- _Provided records_
========================================================================

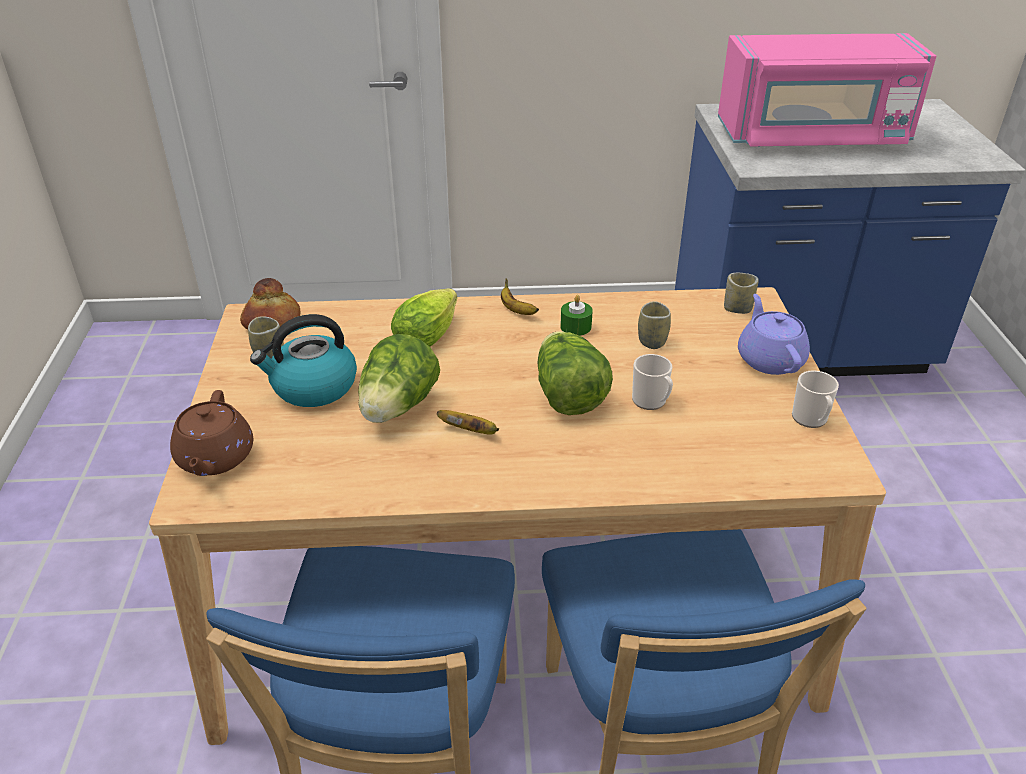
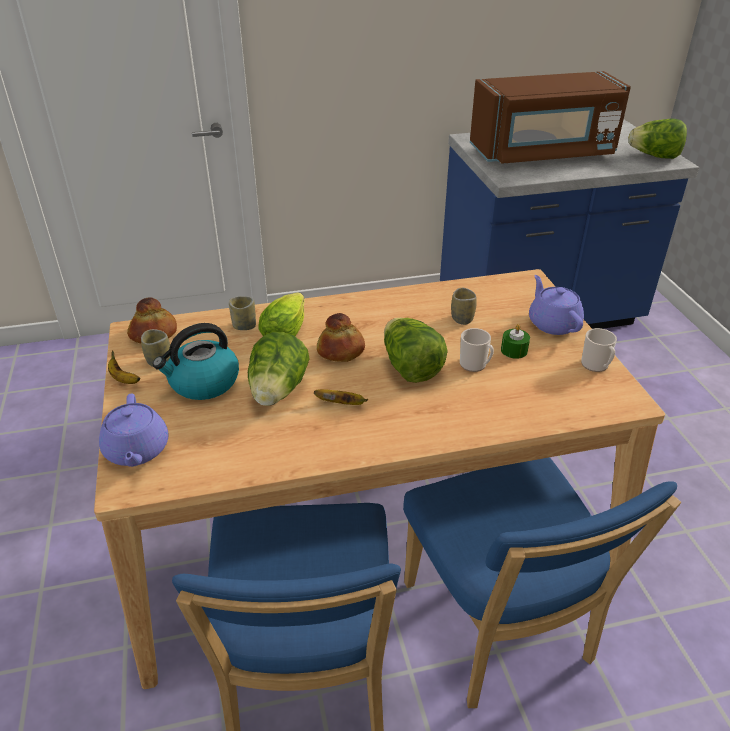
camera: 10 degrees left, 0 degrees up
(215, 458) = (137, 451): brown teapot -> purple teapot
(488, 366) = (340, 351): none -> bread
(516, 310) = (350, 305): banana -> banana (123, 379)
(575, 327) = (400, 313): green candle -> green candle (514, 350)
(737, 309) = (518, 287): cup -> cup (244, 326)
(812, 137) = (542, 153): pink microwave -> brown microwave
(966, 151) = (654, 156): none -> lettuce

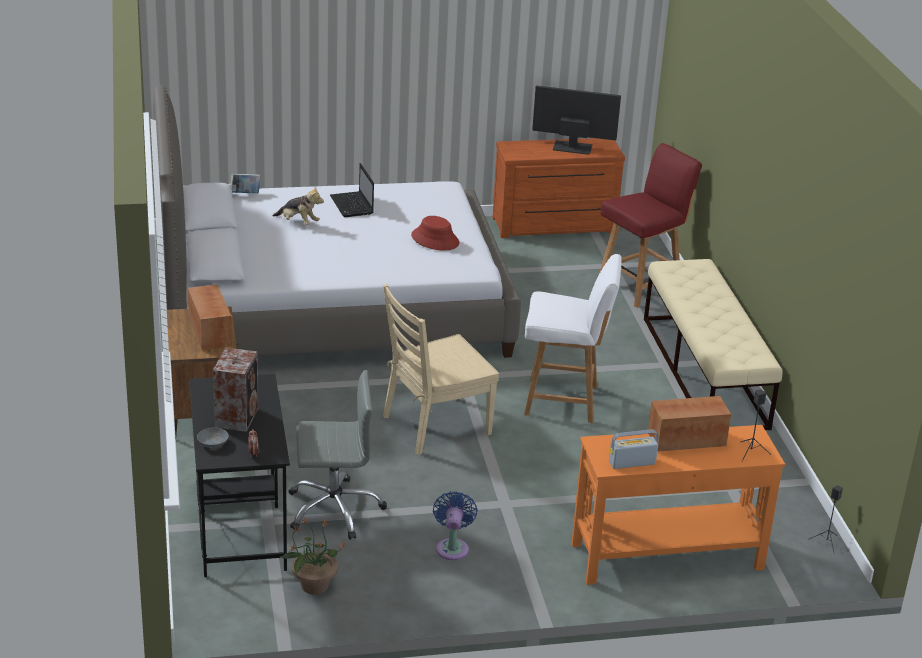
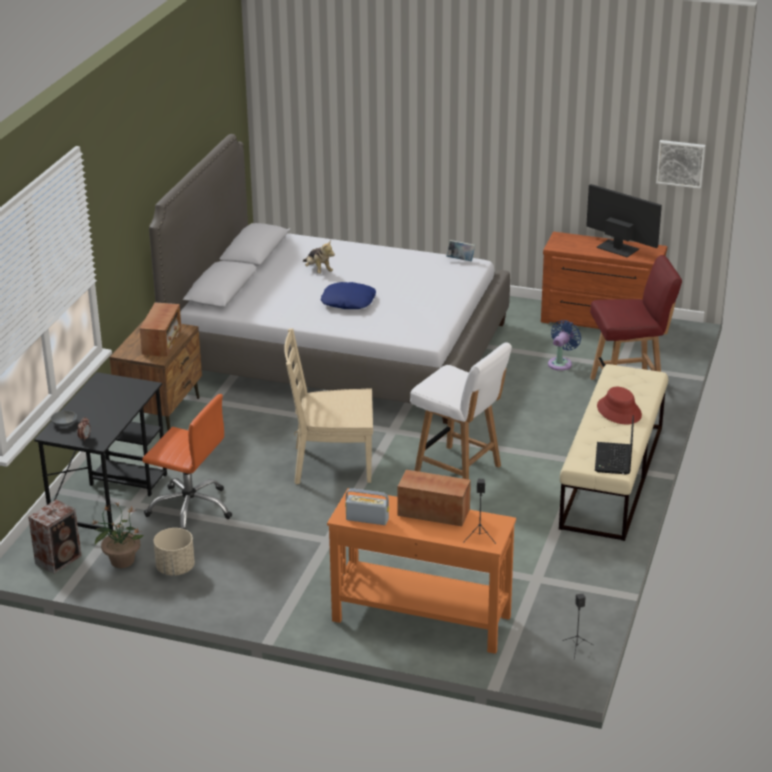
camera: 30 degrees right, 0 degrees up
(237, 417) = (101, 408): speaker -> speaker (59, 559)
(245, 194) = (299, 239): book -> book (460, 260)
(334, 509) = (190, 508): grey office chair -> orange office chair
(352, 206) = (376, 265): laptop -> laptop (614, 460)
(363, 248) = (348, 301): none -> blue pillow
(378, 577) = (175, 568): none -> beige planter
(435, 239) = (415, 305): red hat -> red hat (619, 411)
(452, 547) = (253, 562): blue fan -> blue fan (561, 363)
(627, 50) = (680, 163): none -> picture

========================================================================

- _What to do_
An exact copy of the records above is wanted, with the pictures omitted.

- _Solution_
camera: 10 degrees left, 0 degrees up
(215, 458) = (137, 451): brown teapot -> purple teapot
(488, 366) = (340, 351): none -> bread
(516, 310) = (350, 305): banana -> banana (123, 379)
(575, 327) = (400, 313): green candle -> green candle (514, 350)
(737, 309) = (518, 287): cup -> cup (244, 326)
(812, 137) = (542, 153): pink microwave -> brown microwave
(966, 151) = (654, 156): none -> lettuce

camera: 30 degrees right, 0 degrees up
(237, 417) = (101, 408): speaker -> speaker (59, 559)
(245, 194) = (299, 239): book -> book (460, 260)
(334, 509) = (190, 508): grey office chair -> orange office chair
(352, 206) = (376, 265): laptop -> laptop (614, 460)
(363, 248) = (348, 301): none -> blue pillow
(378, 577) = (175, 568): none -> beige planter
(435, 239) = (415, 305): red hat -> red hat (619, 411)
(452, 547) = (253, 562): blue fan -> blue fan (561, 363)
(627, 50) = (680, 163): none -> picture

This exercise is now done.